EXERCISE ▸ Filter the records for lines holding the string "margin".

=== Begin Enclosure ===

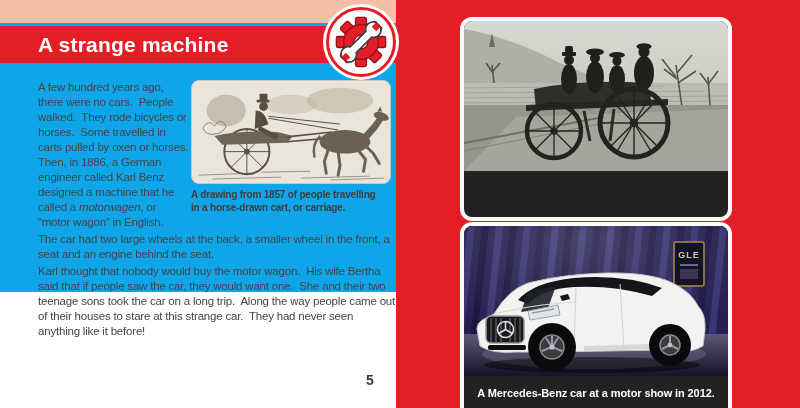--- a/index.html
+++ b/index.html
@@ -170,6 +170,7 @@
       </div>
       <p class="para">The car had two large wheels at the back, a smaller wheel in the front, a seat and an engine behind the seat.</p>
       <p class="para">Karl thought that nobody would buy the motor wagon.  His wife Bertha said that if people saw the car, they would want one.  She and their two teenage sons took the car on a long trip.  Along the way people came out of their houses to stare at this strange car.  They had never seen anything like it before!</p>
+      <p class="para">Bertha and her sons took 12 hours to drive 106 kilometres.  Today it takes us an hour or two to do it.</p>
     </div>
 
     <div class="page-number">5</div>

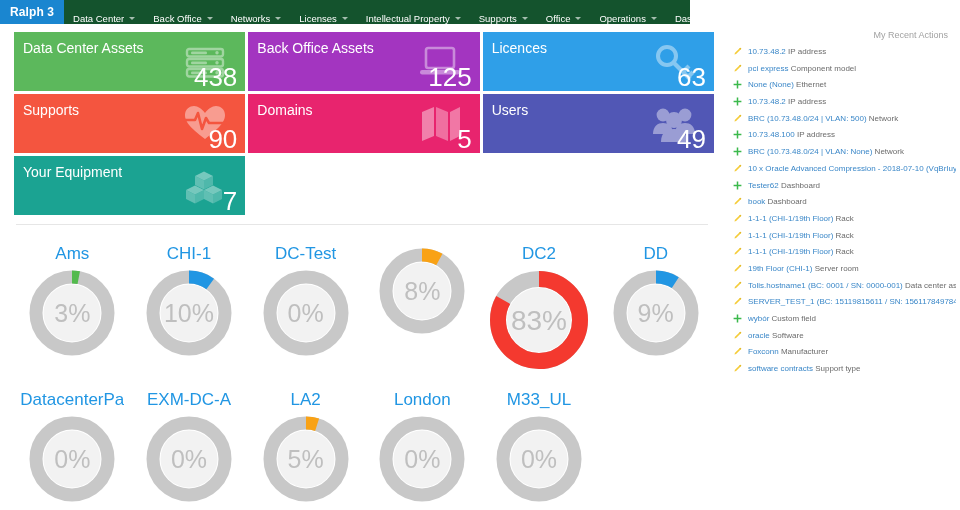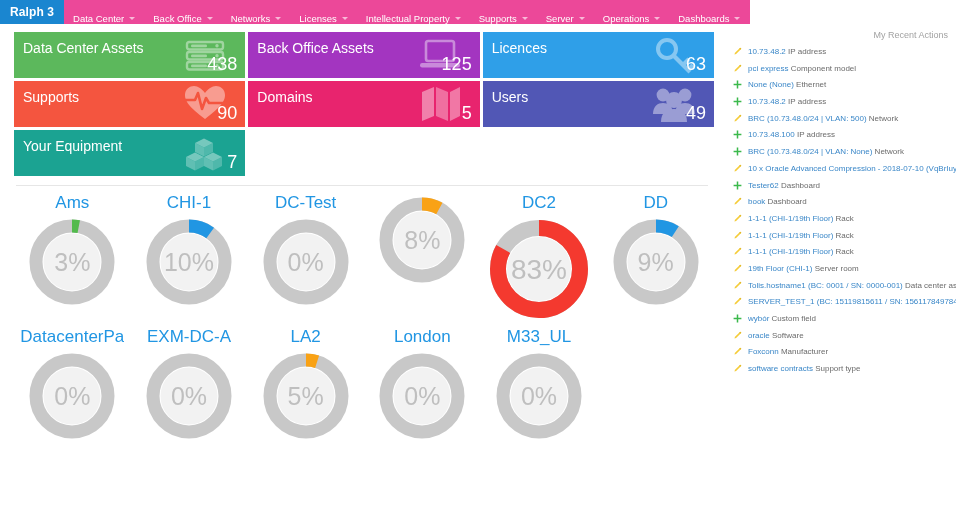--- a/index.html
+++ b/index.html
@@ -13,10 +13,10 @@
   
   .navbar {
     height: 24px;
-    background: #ec4899;
+    background: #14532d;
     display: flex;
     align-items: stretch;
-    width: 750px;
+    width: 690px;
     position: relative;
   }
   .brand {

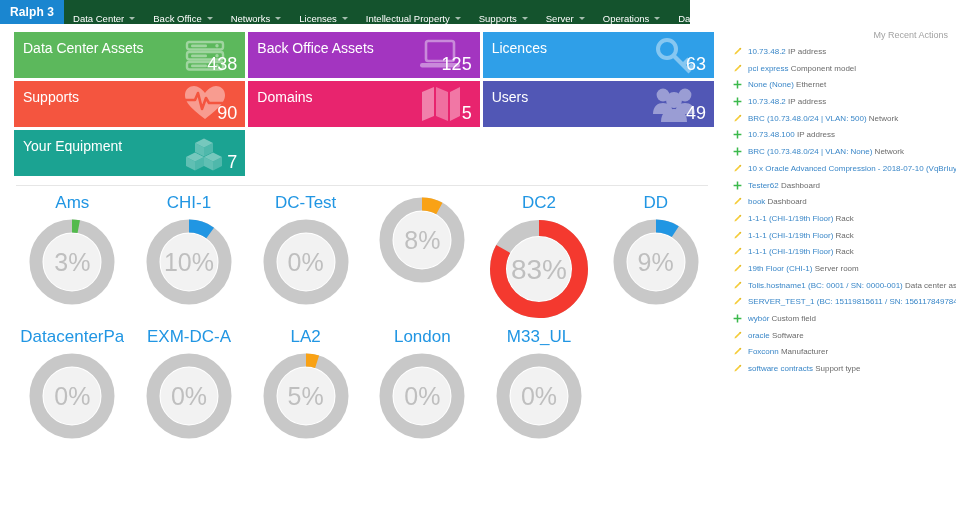--- a/index.html
+++ b/index.html
@@ -205,7 +205,7 @@
         <span class="caret"></span>
       </div>
       <div class="nav-item">
-        <span>Server</span>
+        <span>Office</span>
         <span class="caret"></span>
       </div>
       <div class="nav-item">

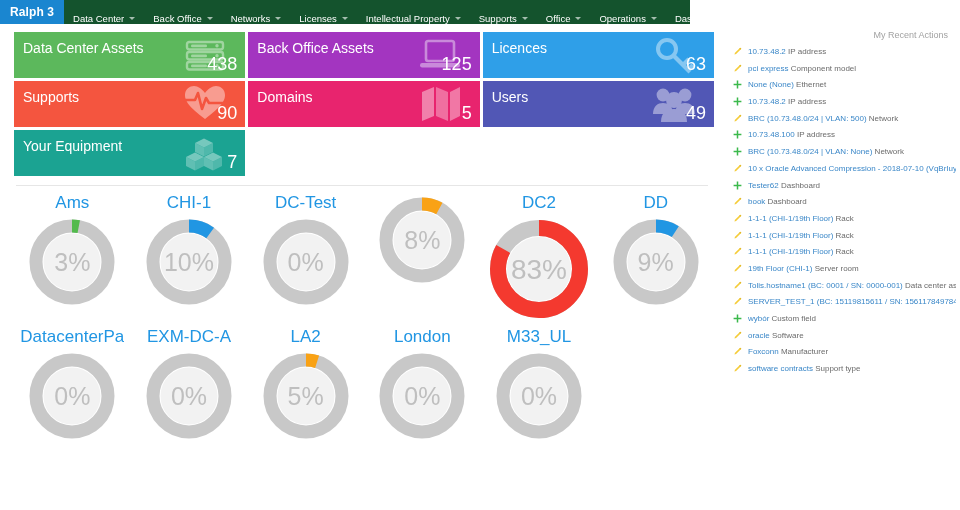--- a/index.html
+++ b/index.html
@@ -68,7 +68,7 @@
   }
   .tile {
     position: relative;
-    height: 46px;
+    height: 59px;
     overflow: hidden;
     cursor: pointer;
   }

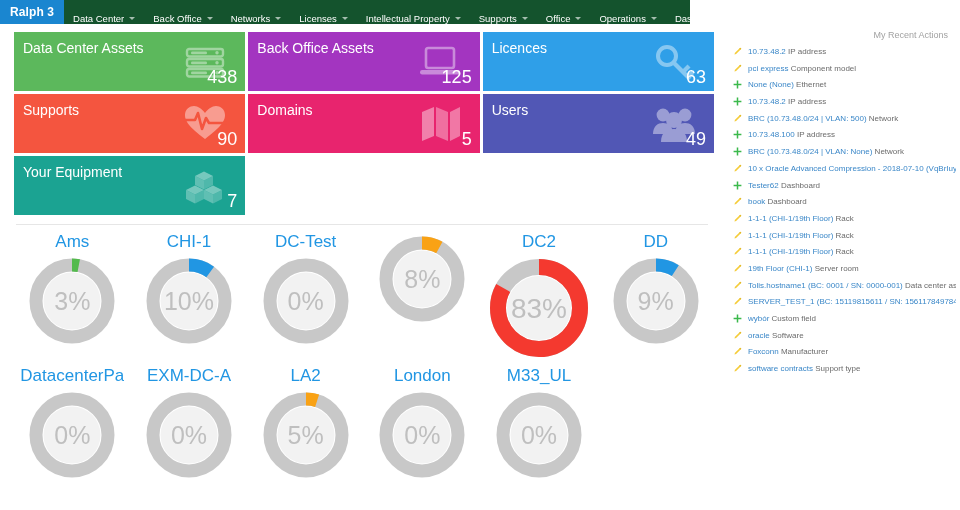--- a/index.html
+++ b/index.html
@@ -85,7 +85,7 @@
     position: absolute;
     right: 8px; bottom: 1px;
     color: #ffffff;
-    font-size: 18px;
+    font-size: 26px;
     line-height: 25px;
     font-weight: 400;
   }

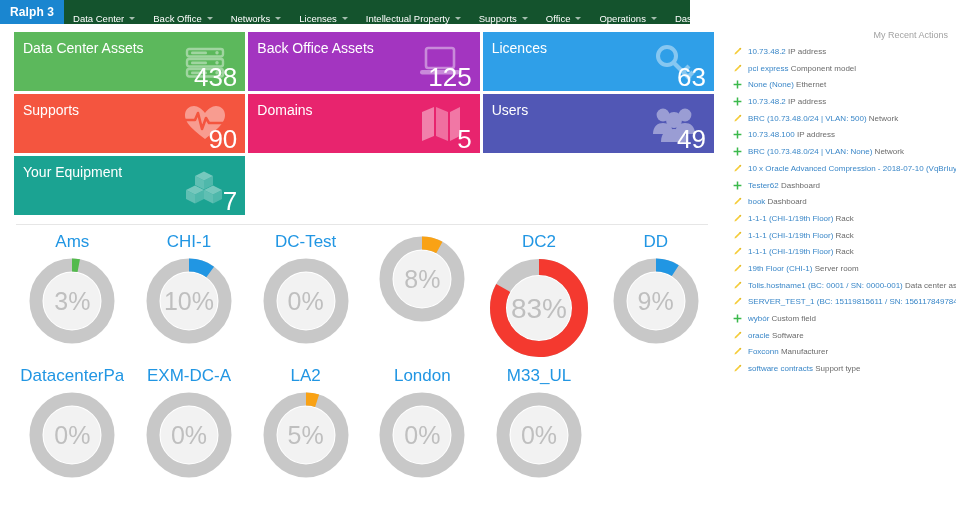--- a/index.html
+++ b/index.html
@@ -108,7 +108,7 @@
   .donut-row {
     display: grid;
     grid-template-columns: repeat(6, 1fr);
-    margin-top: 6px;
+    margin-top: 18px;
   }
   .donut-cell {
     display: flex;

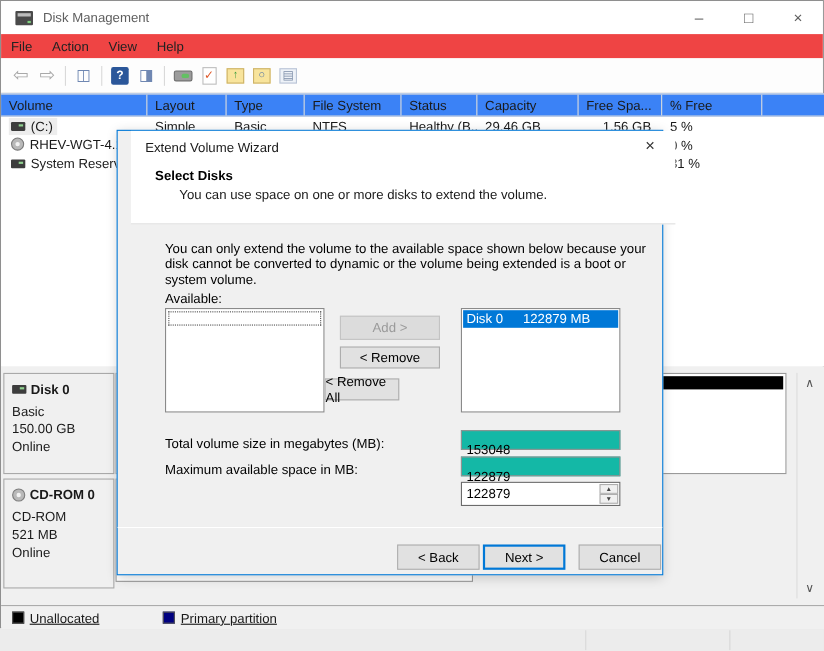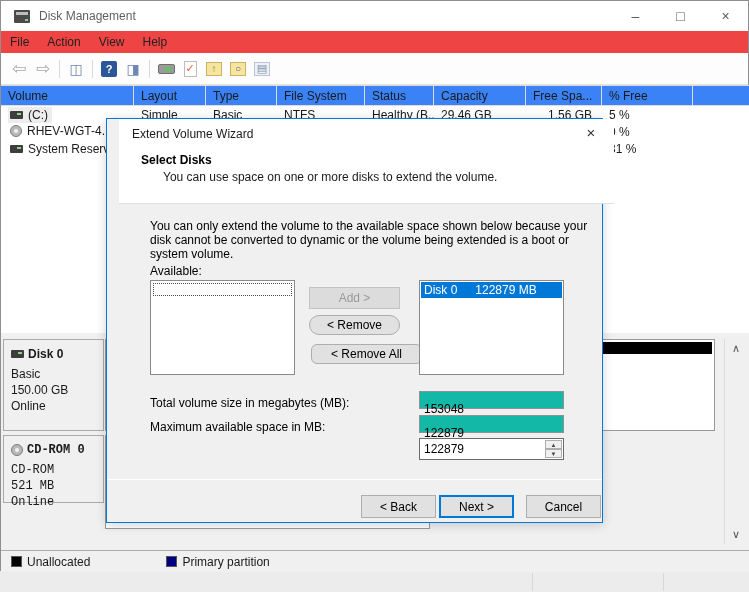--- a/index.html
+++ b/index.html
@@ -84,7 +84,7 @@
   .sel-item { margin:1px; height:16px; background:#0078d7; color:#ffffff; display:flex; align-items:center; padding:0 3px; gap:18px; }
   .dlg-btn { position:absolute; background:#e1e1e1; border:1px solid #adadad; font-size:12px; color:#000; display:flex; align-items:center; justify-content:center; }
   .btn-add { left:202px; top:168px; width:91px; height:22px; background:#dcdcdc; border-color:#c3c3c3; color:#9a9a9a; }
-  .btn-remove { left:202px; top:196px; width:91px; height:20px;border-radius:10px; }
+  .btn-remove { left:202px; top:196px; width:91px; height:20px; }
   .btn-removeall { left:204px; top:225px; width:111px; height:20px;border-radius:6px; }
   .fld-label { position:absolute; left:43px; }
   .fld { position:absolute; left:312px; width:145px; height:18px; background:#14b8a6; border:1px solid #919191; padding:10px 0 0 4px; }

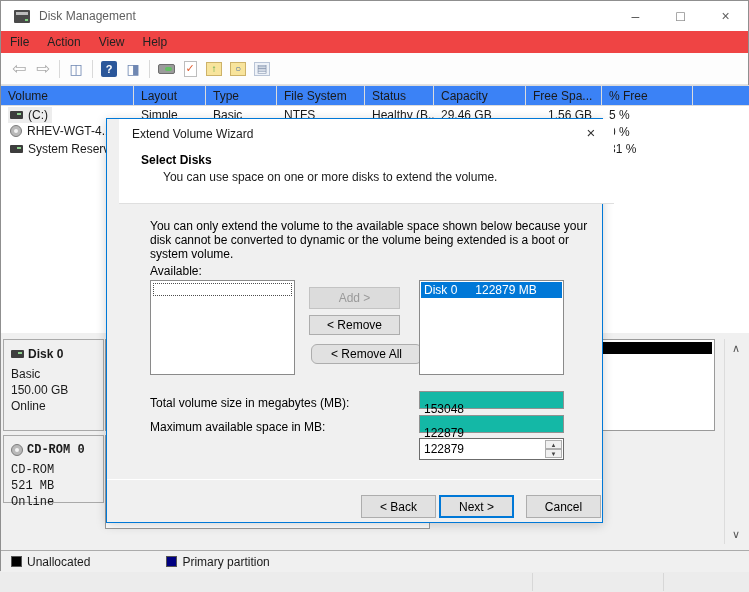--- a/index.html
+++ b/index.html
@@ -85,7 +85,7 @@
   .dlg-btn { position:absolute; background:#e1e1e1; border:1px solid #adadad; font-size:12px; color:#000; display:flex; align-items:center; justify-content:center; }
   .btn-add { left:202px; top:168px; width:91px; height:22px; background:#dcdcdc; border-color:#c3c3c3; color:#9a9a9a; }
   .btn-remove { left:202px; top:196px; width:91px; height:20px; }
-  .btn-removeall { left:204px; top:225px; width:111px; height:20px;border-radius:6px; }
+  .btn-removeall { left:188px; top:225px; width:68px; height:20px; }
   .fld-label { position:absolute; left:43px; }
   .fld { position:absolute; left:312px; width:145px; height:18px; background:#14b8a6; border:1px solid #919191; padding:10px 0 0 4px; }
   .spinbox { position:absolute; left:312px; top:319px; width:145px; height:22px; background:#ffffff; border:1px solid #6b6b6b; }

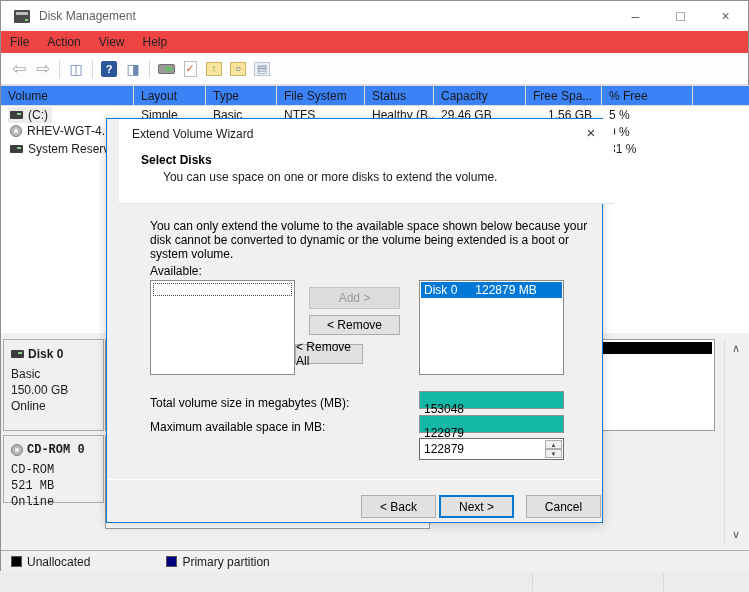--- a/index.html
+++ b/index.html
@@ -214,7 +214,7 @@
       <div class="strip"></div>
     </div>
 
-    <div class="disk-label" style="top:102px; height:68px;font-family:Liberation Mono, monospace;">
+    <div class="disk-label" style="top:102px; height:100px;">
       <div class="ttl">
           <span class="ic-cd"></span>
           <span>CD-ROM 0</span>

=== End Enclosure ===

RESPONSE ▸
-    margin-top: 6px;
+    margin-top: 18px;
   .sel-item { margin:1px; height:16px; background:#0078d7; color:#ffffff; display:flex; align-items:center; padding:0 3px; gap:18px; }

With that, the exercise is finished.